Optimization is not much use without monitoring and access to performance numbers. Hibernate provides a full range of figures about its internal operations. Statistics in Hibernate are available per SessionFactory.

You can access SessionFactory metrics in two ways. Your first option is to call sessionFactory.getStatistics() and read or display the Statistics yourself.

Hibernate can also use JMX to publish metrics if you enable the StatisticsService MBean. You can enable a single MBean for all your SessionFactory or one per factory. See the following code for minimalistic configuration examples:

// MBean service registration for a specific SessionFactory
Hashtable tb = new Hashtable();
tb.put("type", "statistics");
tb.put("sessionFactory", "myFinancialApp");
ObjectName on = new ObjectName("hibernate", tb); // MBean object name

StatisticsService stats = new StatisticsService(); // MBean implementation
stats.setSessionFactory(sessionFactory); // Bind the stats to a SessionFactory
server.registerMBean(stats, on); // Register the Mbean on the server
// MBean service registration for all SessionFactory's
Hashtable tb = new Hashtable();
tb.put("type", "statistics");
tb.put("sessionFactory", "all");
ObjectName on = new ObjectName("hibernate", tb); // MBean object name

StatisticsService stats = new StatisticsService(); // MBean implementation
server.registerMBean(stats, on); // Register the MBean on the server

You can activate and deactivate the monitoring for a SessionFactory:

Statistics can be reset programmatically using the clear() method. A summary can be sent to a logger (info level) using the logSummary() method.

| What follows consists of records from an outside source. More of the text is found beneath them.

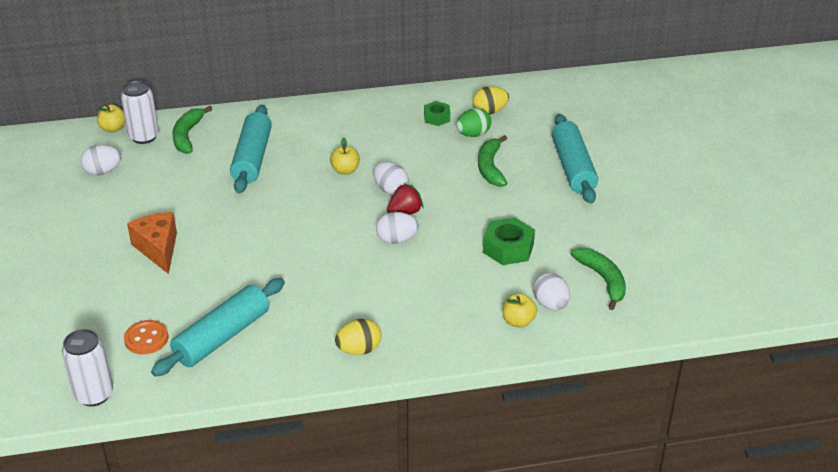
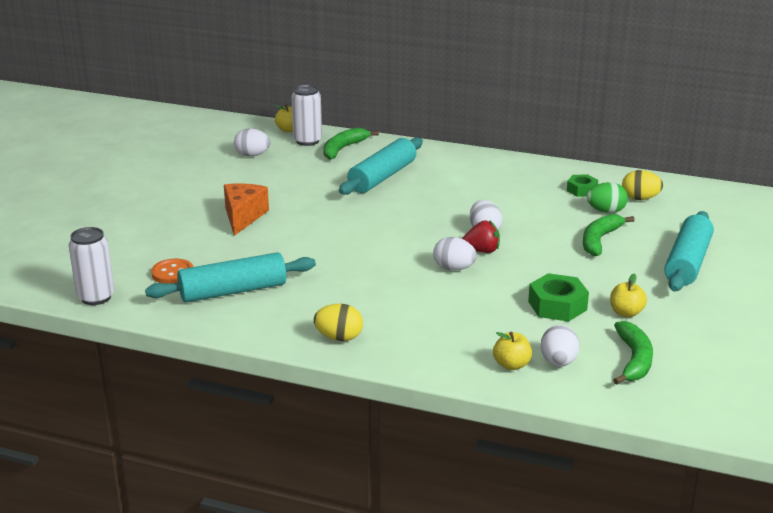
camera: 30 degrees right, 10 degrees down
(345, 170) = (456, 206): yellow apple -> yellow apple (626, 313)

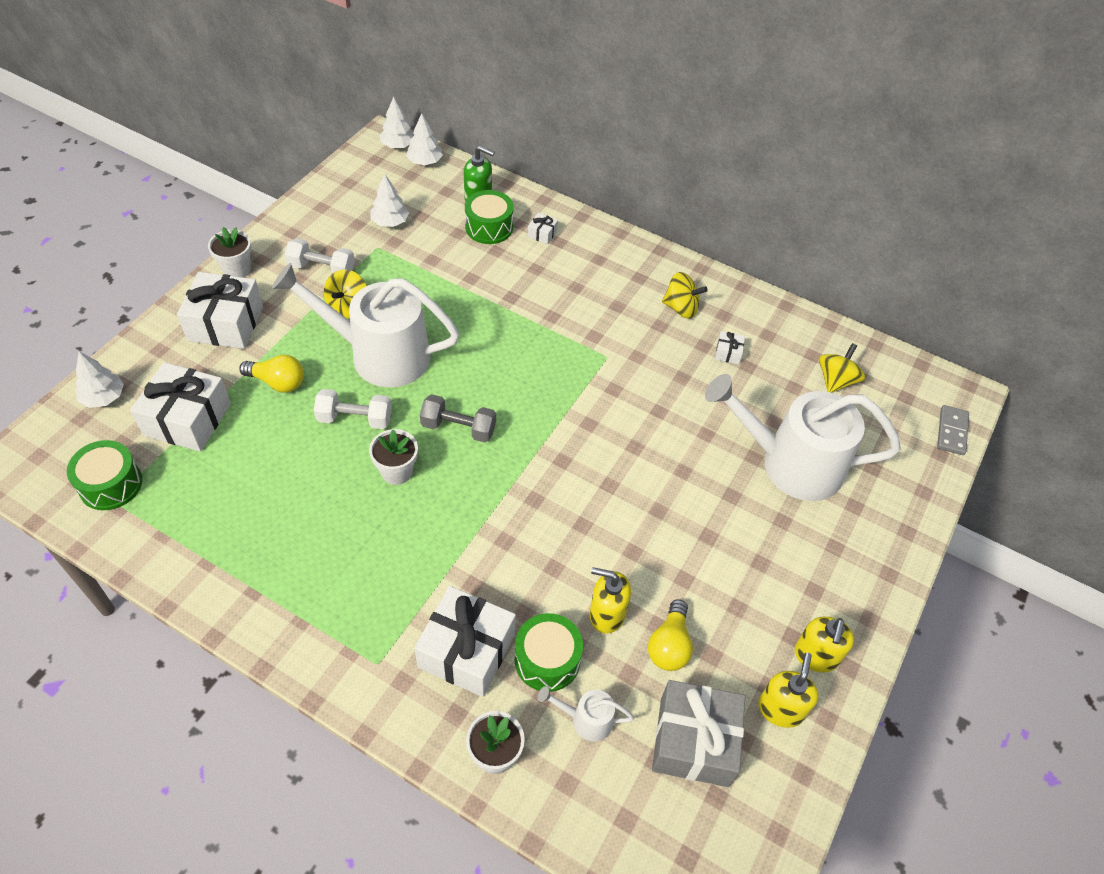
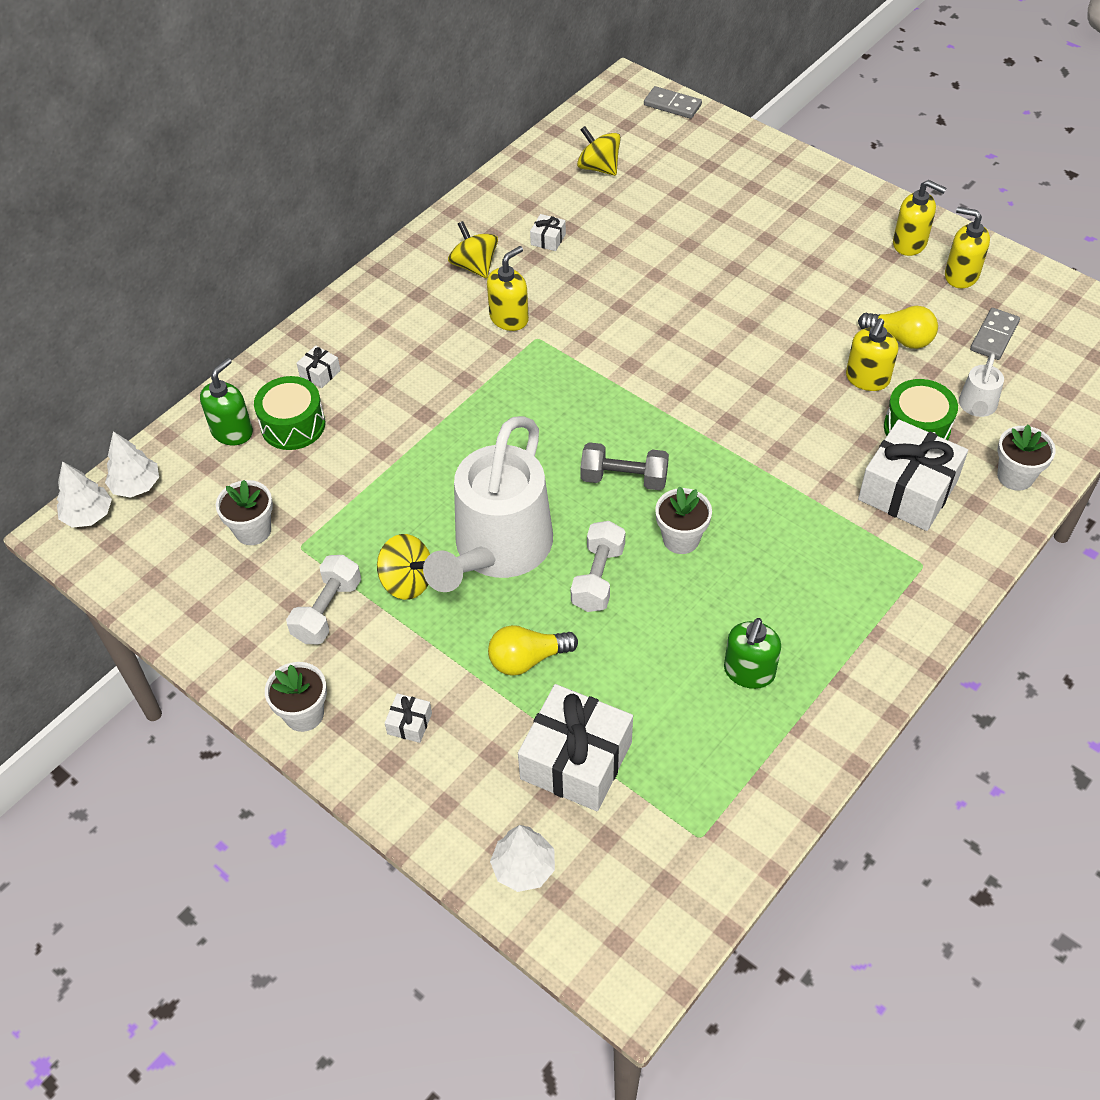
camera: 75 degrees left, 0 degrees up
(111, 484) = (674, 843): green drum -> none
(225, 323) = (409, 723): white gift -> white gift, size x0.42
(261, 526) = (749, 672): none -> green soap dispenser
(278, 382) = (527, 659): yellow light bulb -> yellow light bulb turned 135 degrees counterclockwise
(390, 222) = (253, 530): white tree -> white flower pot
(458, 428) = (624, 478): grey dumbbell -> grey dumbbell turned 75 degrees clockwise
(625, 336) = (509, 318): none -> yellow soap dispenser
(681, 308) = (474, 266): yellow spinning top -> yellow spinning top turned 60 degrees counterclockwise
(694, 741) = (994, 336): grey gift -> grey domino
(790, 463) = (699, 220): white watering can -> none

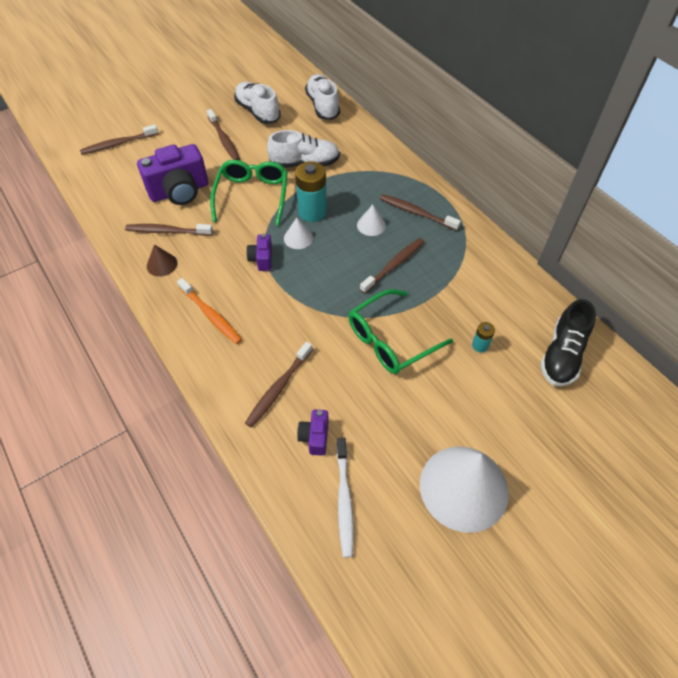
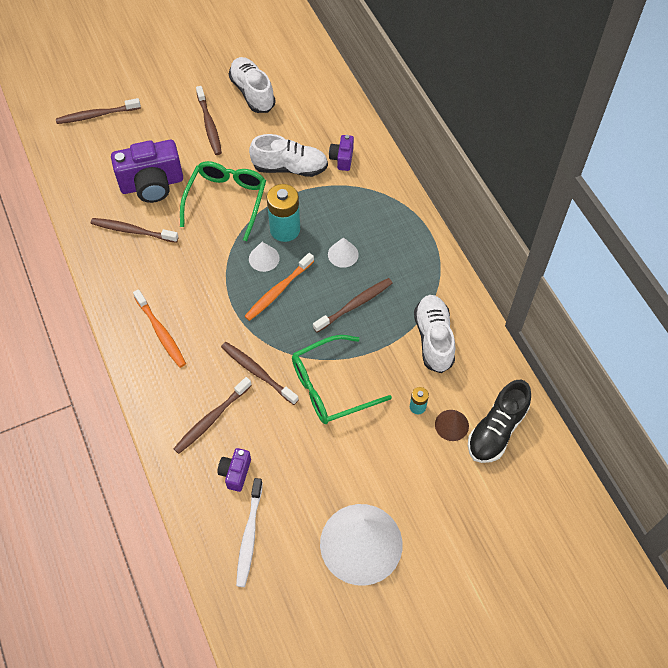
camera: 10 degrees right, 5 degrees up
(162, 264) = (121, 268): brown cone -> brown cone (451, 425)
(262, 259) = (222, 278): purple camera -> purple camera (342, 158)
(318, 263) = (278, 290): none -> orange toothbrush
(323, 106) = (326, 94): white shoe -> white shoe (433, 339)
(417, 213) = (395, 247): brown toothbrush -> brown toothbrush (258, 372)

Hibernate provides a number of metrics, from basic information to more specialized information that is only relevant in certain scenarios. All available counters are described in the Statistics interface API, in three categories:

For example, you can check the cache hit, miss, and put ratio of entities, collections and queries, and the average time a query needs. Be aware that the number of milliseconds is subject to approximation in Java. Hibernate is tied to the JVM precision and on some platforms this might only be accurate to 10 seconds.

Simple getters are used to access the global metrics (i.e. not tied to a particular entity, collection, cache region, etc.). You can access the metrics of a particular entity, collection or cache region through its name, and through its HQL or SQL representation for queries. Please refer to the Statistics, EntityStatistics, CollectionStatistics, SecondLevelCacheStatistics, and QueryStatistics API Javadoc for more information. The following code is a simple example:

Statistics stats = HibernateUtil.sessionFactory.getStatistics();

double queryCacheHitCount  = stats.getQueryCacheHitCount();
double queryCacheMissCount = stats.getQueryCacheMissCount();
double queryCacheHitRatio =
  queryCacheHitCount / (queryCacheHitCount + queryCacheMissCount);

log.info("Query Hit ratio:" + queryCacheHitRatio);

EntityStatistics entityStats =
  stats.getEntityStatistics( Cat.class.getName() );
long changes =
        entityStats.getInsertCount()
        + entityStats.getUpdateCount()
        + entityStats.getDeleteCount();
log.info(Cat.class.getName() + " changed " + changes + "times"  );

You can work on all entities, collections, queries and region caches, by retrieving the list of names of entities, collections, queries and region caches using the following methods: getQueries(), getEntityNames(), getCollectionRoleNames(), and getSecondLevelCacheRegionNames().